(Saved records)

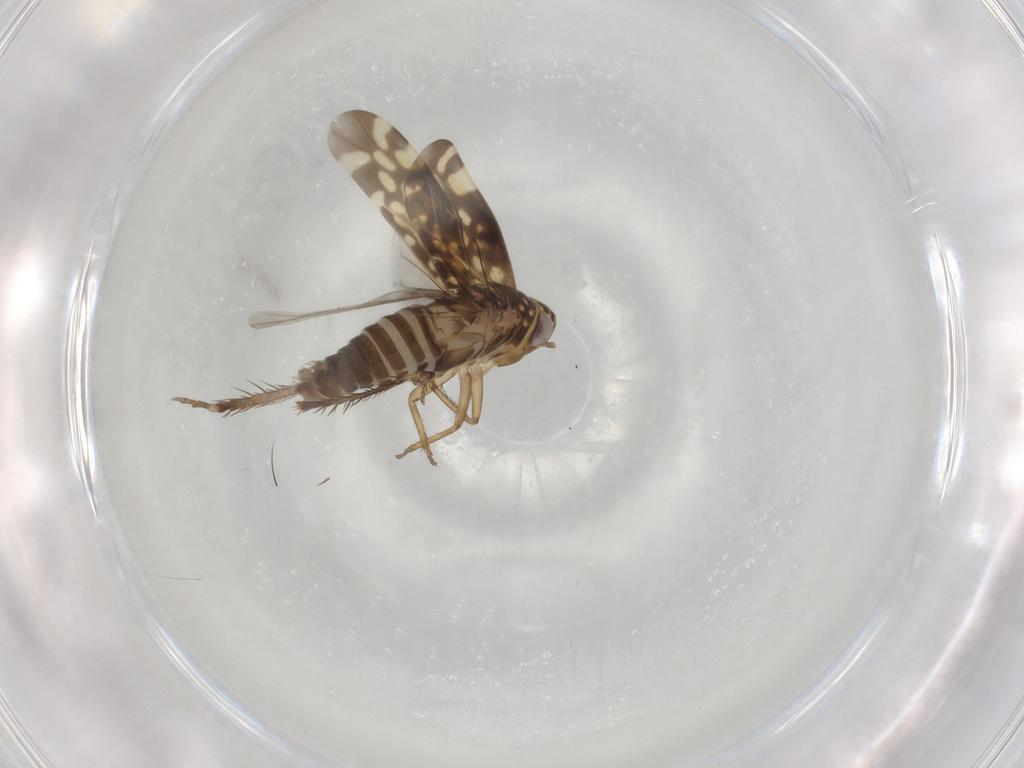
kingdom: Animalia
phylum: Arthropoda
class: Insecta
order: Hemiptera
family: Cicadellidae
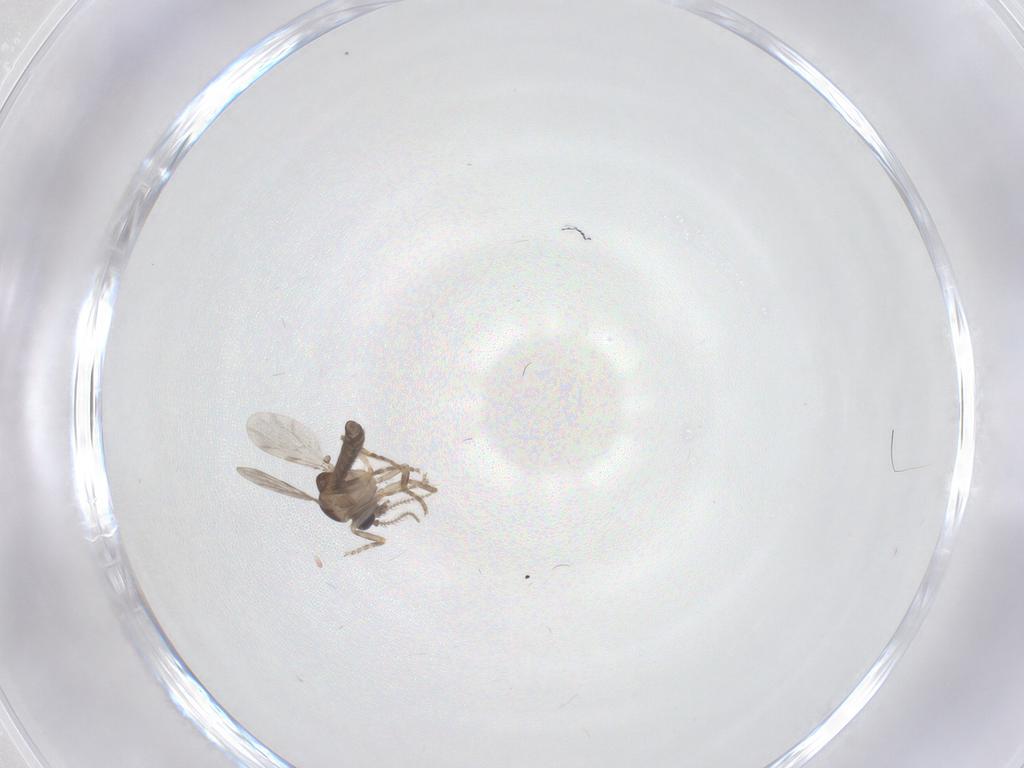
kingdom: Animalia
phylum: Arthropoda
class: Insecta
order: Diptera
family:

__WHAT YOU NEED TO DO__.
Copy out every line of the rows above word for word, leaving out the pictures.

__CORRECT RESULT__.
kingdom: Animalia
phylum: Arthropoda
class: Insecta
order: Hemiptera
family: Cicadellidae
kingdom: Animalia
phylum: Arthropoda
class: Insecta
order: Diptera
family:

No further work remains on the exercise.